When an audience member told Ikerd that he was ‘preaching to the choir’ during the question and answer session after his speech, the fiery Ikerd said he is taking his unconventional message to not just the environmentalists, but that, “I’ll speak to anyone who asks,” mentioning an upcoming lecture with a traditionally more conservative farmers’ group in Virginia.
Ikerd has written and lectured on the sustainability movement full-time, since retiring from the University of Missouri at Columbia in 2000, where he worked as a professor of Agricultural Economics. Despite the work load, he still doesn’t consider it a job, and said, “I don’t do this for a living, I do it for life.”
And it is precisely in how he looks at life on earth that is at the heart of Ikerd’s message.
“Fundamentally, we have to re-think how the world works and how people fit in it,” said Ikerd. The traditional scientific thinking sees the world is a mechanism, said Ikerd, who views it instead, as an ecosystem.
“Living systems have social capacity, interdependency,” said Ikerd, “No single living system is sustainable, but living communities are sustainable—that’s what seeds are. That’s the reason people have kids.”
“I promoted a stop and think day,” said Ikerd, “If we compromise the quality of relationships, with our family and friends, in favor of making money, we diminish our quality of life.”

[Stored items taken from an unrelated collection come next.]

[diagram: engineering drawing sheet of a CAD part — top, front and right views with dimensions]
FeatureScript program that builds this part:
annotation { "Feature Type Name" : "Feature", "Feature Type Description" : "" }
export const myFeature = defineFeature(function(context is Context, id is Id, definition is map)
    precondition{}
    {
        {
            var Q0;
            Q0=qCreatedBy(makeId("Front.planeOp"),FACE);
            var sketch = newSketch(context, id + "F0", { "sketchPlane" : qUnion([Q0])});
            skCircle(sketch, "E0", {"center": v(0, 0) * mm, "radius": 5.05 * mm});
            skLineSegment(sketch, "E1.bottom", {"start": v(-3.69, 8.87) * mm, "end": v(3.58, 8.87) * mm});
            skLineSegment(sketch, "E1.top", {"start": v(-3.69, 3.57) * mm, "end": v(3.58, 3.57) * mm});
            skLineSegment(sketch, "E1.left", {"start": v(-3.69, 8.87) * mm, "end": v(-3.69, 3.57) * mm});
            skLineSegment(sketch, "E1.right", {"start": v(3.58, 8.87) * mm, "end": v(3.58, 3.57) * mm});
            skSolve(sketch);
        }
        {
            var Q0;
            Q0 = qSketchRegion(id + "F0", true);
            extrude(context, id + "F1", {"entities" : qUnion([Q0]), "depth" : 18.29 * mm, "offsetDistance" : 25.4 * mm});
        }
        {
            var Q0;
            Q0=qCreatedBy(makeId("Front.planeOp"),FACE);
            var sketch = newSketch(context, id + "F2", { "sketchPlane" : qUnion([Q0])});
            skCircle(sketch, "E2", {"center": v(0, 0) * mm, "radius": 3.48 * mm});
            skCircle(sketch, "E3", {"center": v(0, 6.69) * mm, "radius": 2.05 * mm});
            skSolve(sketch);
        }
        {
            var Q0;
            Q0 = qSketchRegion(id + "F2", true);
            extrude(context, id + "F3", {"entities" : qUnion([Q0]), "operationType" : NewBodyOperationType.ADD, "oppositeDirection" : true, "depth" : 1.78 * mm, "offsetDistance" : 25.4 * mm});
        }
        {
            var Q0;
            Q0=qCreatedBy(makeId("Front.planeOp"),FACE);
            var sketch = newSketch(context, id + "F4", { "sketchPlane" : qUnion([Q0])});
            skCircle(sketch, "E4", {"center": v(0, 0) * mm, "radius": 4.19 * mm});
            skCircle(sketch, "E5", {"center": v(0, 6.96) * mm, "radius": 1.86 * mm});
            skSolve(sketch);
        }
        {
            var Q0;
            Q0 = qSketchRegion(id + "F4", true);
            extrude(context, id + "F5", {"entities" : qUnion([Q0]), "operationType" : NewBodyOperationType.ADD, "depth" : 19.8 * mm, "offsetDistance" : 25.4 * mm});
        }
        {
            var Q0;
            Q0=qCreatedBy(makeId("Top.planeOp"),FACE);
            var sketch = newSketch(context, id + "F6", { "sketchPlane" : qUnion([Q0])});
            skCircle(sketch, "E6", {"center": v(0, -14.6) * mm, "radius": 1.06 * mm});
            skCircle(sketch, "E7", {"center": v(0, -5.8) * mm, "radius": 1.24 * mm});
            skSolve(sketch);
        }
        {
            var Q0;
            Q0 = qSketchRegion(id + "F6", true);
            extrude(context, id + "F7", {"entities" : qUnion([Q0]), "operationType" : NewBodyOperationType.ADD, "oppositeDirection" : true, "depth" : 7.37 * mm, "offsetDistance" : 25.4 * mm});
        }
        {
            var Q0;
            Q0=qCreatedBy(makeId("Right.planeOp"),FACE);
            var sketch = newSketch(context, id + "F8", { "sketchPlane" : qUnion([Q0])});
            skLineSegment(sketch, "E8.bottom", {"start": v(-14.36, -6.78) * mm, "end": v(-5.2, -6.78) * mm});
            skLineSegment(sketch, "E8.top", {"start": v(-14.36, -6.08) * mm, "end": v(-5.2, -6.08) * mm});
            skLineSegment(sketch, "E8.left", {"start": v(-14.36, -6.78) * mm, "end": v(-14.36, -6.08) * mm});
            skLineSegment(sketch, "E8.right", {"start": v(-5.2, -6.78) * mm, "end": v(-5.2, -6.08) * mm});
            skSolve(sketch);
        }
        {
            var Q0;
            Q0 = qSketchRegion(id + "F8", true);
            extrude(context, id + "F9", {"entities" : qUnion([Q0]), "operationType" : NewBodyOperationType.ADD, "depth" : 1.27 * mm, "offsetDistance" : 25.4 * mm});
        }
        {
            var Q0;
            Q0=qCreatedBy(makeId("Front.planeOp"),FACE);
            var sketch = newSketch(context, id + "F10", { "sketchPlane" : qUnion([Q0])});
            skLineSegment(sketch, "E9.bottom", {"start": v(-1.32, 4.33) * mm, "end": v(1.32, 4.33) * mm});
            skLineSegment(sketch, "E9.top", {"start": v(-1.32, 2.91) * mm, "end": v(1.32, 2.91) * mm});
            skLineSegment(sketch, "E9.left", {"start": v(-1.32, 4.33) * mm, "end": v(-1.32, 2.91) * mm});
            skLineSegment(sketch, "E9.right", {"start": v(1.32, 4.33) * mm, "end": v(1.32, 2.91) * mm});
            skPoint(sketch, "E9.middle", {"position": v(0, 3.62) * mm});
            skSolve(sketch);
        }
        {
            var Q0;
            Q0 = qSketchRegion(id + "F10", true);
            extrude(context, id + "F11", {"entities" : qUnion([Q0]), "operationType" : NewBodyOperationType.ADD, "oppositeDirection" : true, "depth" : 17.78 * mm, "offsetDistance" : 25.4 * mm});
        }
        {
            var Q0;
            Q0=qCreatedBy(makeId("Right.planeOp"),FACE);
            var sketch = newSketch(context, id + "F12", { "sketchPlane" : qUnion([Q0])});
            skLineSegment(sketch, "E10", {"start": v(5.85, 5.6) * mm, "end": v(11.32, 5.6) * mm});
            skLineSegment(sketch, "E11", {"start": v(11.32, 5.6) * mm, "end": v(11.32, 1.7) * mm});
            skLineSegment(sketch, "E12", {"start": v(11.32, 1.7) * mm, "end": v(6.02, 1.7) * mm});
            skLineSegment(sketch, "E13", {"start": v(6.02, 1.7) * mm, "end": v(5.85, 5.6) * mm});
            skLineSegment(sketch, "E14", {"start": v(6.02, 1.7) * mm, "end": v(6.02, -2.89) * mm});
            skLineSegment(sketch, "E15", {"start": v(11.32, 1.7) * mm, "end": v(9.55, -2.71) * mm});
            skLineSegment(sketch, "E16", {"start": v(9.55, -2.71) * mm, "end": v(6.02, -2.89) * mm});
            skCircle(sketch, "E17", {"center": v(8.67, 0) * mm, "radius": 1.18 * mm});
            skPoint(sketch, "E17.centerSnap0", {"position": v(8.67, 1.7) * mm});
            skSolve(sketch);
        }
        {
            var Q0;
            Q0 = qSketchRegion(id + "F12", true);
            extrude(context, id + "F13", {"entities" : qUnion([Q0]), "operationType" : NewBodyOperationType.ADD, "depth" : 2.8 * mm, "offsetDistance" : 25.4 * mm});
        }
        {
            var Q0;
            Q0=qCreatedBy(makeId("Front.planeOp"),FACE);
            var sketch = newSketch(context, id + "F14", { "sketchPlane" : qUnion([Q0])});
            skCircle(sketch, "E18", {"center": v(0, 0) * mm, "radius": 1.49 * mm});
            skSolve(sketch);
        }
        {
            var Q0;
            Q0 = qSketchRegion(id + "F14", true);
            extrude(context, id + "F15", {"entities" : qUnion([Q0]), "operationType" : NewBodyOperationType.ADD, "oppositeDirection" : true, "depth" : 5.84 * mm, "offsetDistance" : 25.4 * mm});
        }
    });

The current brand of capitalism, said Ikerd, is at odds with sustainability.
“If we are a society that is driven by the economics, there is no incentive,” Ikerd said. “Economic values are intrinsically individualistic. It makes no economic sense to invest in something after your death,” he said, referring to the future impact of preventative measures against global warming.
Ikerd also used the current rise in food prices, which may be attributed to the increase in production of bio-fuels, to illustrate an issue of “ecological economics.”
“Social goods are hard to measure economically. You need to be paying the full cost of food,” which Ikerd said should include a better wage for migrant workers and a higher bushel price for farmers. “What I’m concerned about are people in other countries who paid 90% of their income on food, and now pay 180%,” he said, “We should be taking care of people and the earth.”
The dwindling amount of fossil fuels means the end of the industrial era, said Ikerd, who also acknowledged the benefits that the age led to. And, as future minded as he is, Ikerd thought that part of the solution to our current ecological dilemma can be found in the past.
“All we have to do is restore classical capitalism and classical democracy,” Ikerd said. Classical capitalism, he defined, as the pursuit of the broader good of life that emphasized taking responsibility for the land and all people. Classical democracy, Ikerd said, can be seen in the Preamble and summed up as uniting for the common good. Classical and sustainable capitalism, to Ikerd, are one in the same.
“In sustainable capitalism, the system regenerates and renews the natural and human systems,” Ikerd said, “We don’t really have capitalism, we have corporatism. We don’t have democracy; I call it corporate-ocracy.”
Ikerd speculated on what impact the recent Wall Street catastrophe will have on our democracy.
“I think we’re in a time of great change,” Ikerd said, “It’s up to the generation that has not made a commitment to a specific way of thinking or a specific way of thinking.”
Humans alone have the ability to anticipate, said Ikerd. This tool is a key to solving problems of sustainability, he said.
“I believe were given this mind for a purpose. I think we have a responsibility.”